UPDATE Jan 25th 2014: the mistake is now corrected. Please ignore the calculated values of the Expected Value in the image uploaded - they are wrong- I don't delete the image because it has generated an answer to this question .
UPDATE Jan 10th 2014: the mistake was found - a math typo in one of the sources used. Preparing correction...
The density of the minimum order statistic from a collection of $n$ i.i.d continuous random variables with cdf $F_X(x)$ and pdf $f_X(x)$ is $$f_{X_{(1)}}(x_{(1)}) = nf_X(x_{(1)})\left[1-F_X(x_{(1)})\right]^{n-1} \qquad [1]$$
If these random variables are standard normal, then
$$f_{X_{(1)}}(x_{(1)}) = n\phi(x_{(1)})\left[1-\Phi(x_{(1)})\right]^{n-1} = n\phi(x_{(1)})\left[\Phi(-x_{(1)})\right]^{n-1}\qquad [2]$$ and so its expected value is $$E\left(X_{(1)}\right) = n\int_{-\infty}^{\infty}x_{(1)}\phi(x_{(1)})\left[\Phi(-x_{(1)})\right]^{n-1}dx_{(1)}\qquad [3]$$
where we have used the symmetric properties of the standard normal. In Owen 1980, p.402, eq.[n,011] we find that $$\int_{-\infty}^{\infty}z\phi(z)\left[\Phi(az)\right]^m dz= \frac {am}{(\sqrt {a^2+1})(\sqrt {2\pi})}\int_{-\infty}^{\infty}\phi(z)\left[\Phi\left(\frac {az}{\sqrt {a^2+1}}\right)\right]^{m-1}dz\qquad [4]$$
Matching parameters between eqs $[3]$ and $[4]$ ($a=-1$, $m=n-1$) we obtain
$$E\left(X_{(1)}\right) = -\frac {n(n-1)}{2\sqrt{\pi}}\int_{-\infty}^{\infty}\phi(x_{(1)})\left[\Phi\left(\frac {-x_{(1)}}{\sqrt 2}\right)\right]^{n-2}dx_{(1)}\qquad [5]$$
Again in Owen 1980, p. 409, eq [n0,010.2] we find that
$$\int_{-\infty}^{\infty}\left[\prod_{i=1}^{m}\Phi\left(\frac{h_i-d_iz}{\sqrt {1-d_i^2}}\right)\right] \phi(z)dz= \mathcal Z_m(h_1,...,h_m;\{\rho_{ij}\})\qquad [6]$$
where $\mathcal Z_m()$ is the standard multivariate normal, $\rho_{ij}=d_id_j,\; i\neq j$ is the pair-wise correlation coefficients and $-1\le d_i\le 1$.
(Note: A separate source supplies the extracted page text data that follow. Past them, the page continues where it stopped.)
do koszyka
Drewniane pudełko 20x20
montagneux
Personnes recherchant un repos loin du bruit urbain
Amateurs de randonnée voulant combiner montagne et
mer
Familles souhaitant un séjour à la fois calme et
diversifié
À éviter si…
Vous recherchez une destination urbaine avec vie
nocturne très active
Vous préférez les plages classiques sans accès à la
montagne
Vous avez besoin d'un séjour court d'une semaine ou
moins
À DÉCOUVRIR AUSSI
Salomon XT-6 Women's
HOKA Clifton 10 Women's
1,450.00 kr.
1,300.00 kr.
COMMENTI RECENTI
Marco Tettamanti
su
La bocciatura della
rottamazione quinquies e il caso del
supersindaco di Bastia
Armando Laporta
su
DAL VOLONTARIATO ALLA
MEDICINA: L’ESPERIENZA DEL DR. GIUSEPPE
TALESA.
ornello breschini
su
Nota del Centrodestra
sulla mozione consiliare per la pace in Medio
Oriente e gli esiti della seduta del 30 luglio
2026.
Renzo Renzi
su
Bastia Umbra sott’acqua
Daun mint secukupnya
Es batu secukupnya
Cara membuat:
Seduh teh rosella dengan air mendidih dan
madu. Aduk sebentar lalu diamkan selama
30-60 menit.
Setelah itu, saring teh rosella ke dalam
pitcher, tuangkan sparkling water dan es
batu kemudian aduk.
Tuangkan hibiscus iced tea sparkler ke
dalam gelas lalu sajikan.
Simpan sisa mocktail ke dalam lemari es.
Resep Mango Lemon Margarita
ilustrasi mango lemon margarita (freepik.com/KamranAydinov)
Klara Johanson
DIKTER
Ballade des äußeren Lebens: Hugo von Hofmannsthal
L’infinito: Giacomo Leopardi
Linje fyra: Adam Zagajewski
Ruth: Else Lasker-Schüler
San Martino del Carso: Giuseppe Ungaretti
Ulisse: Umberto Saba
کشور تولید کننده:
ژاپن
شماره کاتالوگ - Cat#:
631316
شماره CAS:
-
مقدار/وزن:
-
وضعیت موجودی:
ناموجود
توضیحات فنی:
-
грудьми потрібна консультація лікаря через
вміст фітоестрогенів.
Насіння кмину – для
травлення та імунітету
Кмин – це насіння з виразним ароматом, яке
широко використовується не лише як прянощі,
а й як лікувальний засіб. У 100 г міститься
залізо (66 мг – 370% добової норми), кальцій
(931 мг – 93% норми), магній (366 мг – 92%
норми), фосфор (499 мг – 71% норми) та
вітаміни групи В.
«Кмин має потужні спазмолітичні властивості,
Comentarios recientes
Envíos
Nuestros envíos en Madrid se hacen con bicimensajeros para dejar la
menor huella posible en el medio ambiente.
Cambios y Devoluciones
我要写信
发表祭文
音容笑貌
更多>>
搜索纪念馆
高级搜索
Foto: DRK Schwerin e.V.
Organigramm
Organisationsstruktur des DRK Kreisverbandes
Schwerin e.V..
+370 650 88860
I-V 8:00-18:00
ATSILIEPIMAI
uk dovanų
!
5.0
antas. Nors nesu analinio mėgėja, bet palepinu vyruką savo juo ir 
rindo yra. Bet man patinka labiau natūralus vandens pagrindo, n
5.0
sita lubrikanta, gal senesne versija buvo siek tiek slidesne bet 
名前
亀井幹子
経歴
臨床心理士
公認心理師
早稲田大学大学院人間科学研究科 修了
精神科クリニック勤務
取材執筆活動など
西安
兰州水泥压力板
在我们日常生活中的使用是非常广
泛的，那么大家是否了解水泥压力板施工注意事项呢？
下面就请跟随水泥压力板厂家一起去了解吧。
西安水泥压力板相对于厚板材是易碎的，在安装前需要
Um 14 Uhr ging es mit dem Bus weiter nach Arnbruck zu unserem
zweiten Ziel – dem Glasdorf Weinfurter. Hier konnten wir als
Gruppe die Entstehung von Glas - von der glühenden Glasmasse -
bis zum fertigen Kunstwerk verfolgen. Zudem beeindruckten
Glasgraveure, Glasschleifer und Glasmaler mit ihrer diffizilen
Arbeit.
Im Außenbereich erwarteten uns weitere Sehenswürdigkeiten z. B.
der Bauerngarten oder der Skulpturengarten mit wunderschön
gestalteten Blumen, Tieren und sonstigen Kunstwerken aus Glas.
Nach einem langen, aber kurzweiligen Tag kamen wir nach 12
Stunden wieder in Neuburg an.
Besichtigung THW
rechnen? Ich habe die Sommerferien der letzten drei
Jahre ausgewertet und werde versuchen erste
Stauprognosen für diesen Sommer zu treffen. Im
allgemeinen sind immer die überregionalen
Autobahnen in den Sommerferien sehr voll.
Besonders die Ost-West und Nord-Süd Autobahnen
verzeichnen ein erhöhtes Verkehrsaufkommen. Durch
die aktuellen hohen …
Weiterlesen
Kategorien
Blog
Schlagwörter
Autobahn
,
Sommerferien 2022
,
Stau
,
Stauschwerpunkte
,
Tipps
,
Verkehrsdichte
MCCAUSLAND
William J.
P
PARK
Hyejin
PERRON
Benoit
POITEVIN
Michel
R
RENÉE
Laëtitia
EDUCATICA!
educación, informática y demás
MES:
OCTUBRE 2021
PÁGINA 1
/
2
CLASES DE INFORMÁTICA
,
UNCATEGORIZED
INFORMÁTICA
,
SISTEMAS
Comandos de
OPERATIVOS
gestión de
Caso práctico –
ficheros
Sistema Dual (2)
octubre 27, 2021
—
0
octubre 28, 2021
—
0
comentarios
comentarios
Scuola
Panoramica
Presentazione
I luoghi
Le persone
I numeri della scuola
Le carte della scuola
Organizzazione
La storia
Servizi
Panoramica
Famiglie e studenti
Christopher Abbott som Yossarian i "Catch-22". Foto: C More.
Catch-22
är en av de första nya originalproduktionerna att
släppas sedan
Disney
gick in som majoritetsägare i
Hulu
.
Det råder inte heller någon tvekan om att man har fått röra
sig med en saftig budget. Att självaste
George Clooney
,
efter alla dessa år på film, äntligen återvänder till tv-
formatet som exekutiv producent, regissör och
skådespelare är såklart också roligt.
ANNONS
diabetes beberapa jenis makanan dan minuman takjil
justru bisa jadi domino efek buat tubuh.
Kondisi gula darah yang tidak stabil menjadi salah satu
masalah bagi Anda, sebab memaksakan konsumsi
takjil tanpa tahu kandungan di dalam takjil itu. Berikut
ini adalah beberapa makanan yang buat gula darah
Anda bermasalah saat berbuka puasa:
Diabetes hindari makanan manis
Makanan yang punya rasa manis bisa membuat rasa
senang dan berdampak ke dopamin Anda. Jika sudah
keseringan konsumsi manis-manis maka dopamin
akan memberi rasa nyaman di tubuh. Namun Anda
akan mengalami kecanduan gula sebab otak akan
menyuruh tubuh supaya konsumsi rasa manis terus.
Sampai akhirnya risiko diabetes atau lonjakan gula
Matching $[5]$ and $[6]$ we have, $m=n-2$, $h_i=0,\;\forall i$, and $$\frac{d_i}{\sqrt {1-d_i^2}} = \frac 1{\sqrt 2} \Rightarrow d_i = \pm \frac 1{\sqrt 3} \forall i \Rightarrow \rho_{ij} = \rho = 1/3$$
Using these results, eq $[5]$ becomes
$$E\left(X_{(1)}\right) = -\frac {n(n-1)}{2\sqrt{\pi}}\mathcal Z_{n-2}(0,...,0;\rho=1/3)\qquad [7]$$
This multivaririate standard normal probability integral of equi-correlated variables, all evaluated at zero, has seen enough investigation, and various ways to approximate and compute it have been derived. An extensive review (related to the computation of multivariate normal probability integrals in general) is Gupta (1963). Gupta provides explicit values for various correlation coefficients, and for up to 12 variables (so it covers a collection of 14 variables). The results are (THE LAST COLUMN IS WRONG):
Now if we graph how the value of $\mathcal Z_{n-2}(0,...,0;\rho=1/3)$ changes with $n$, we will obtain
So I arrive at my three questions/requests:
1) Could somebody check analytically and/or verify by simulation that the results for the expected value are correct (i.e. check the validity of eq $[7]$)?
2) Assuming that the approach is correct, could somebody give the solution for normals with non-zero mean and non-unitary variance? With all the transformations I feel really dizzy.
3) The value of the probability integral seems to evolve smoothly. How about approximating it with some function of $n$?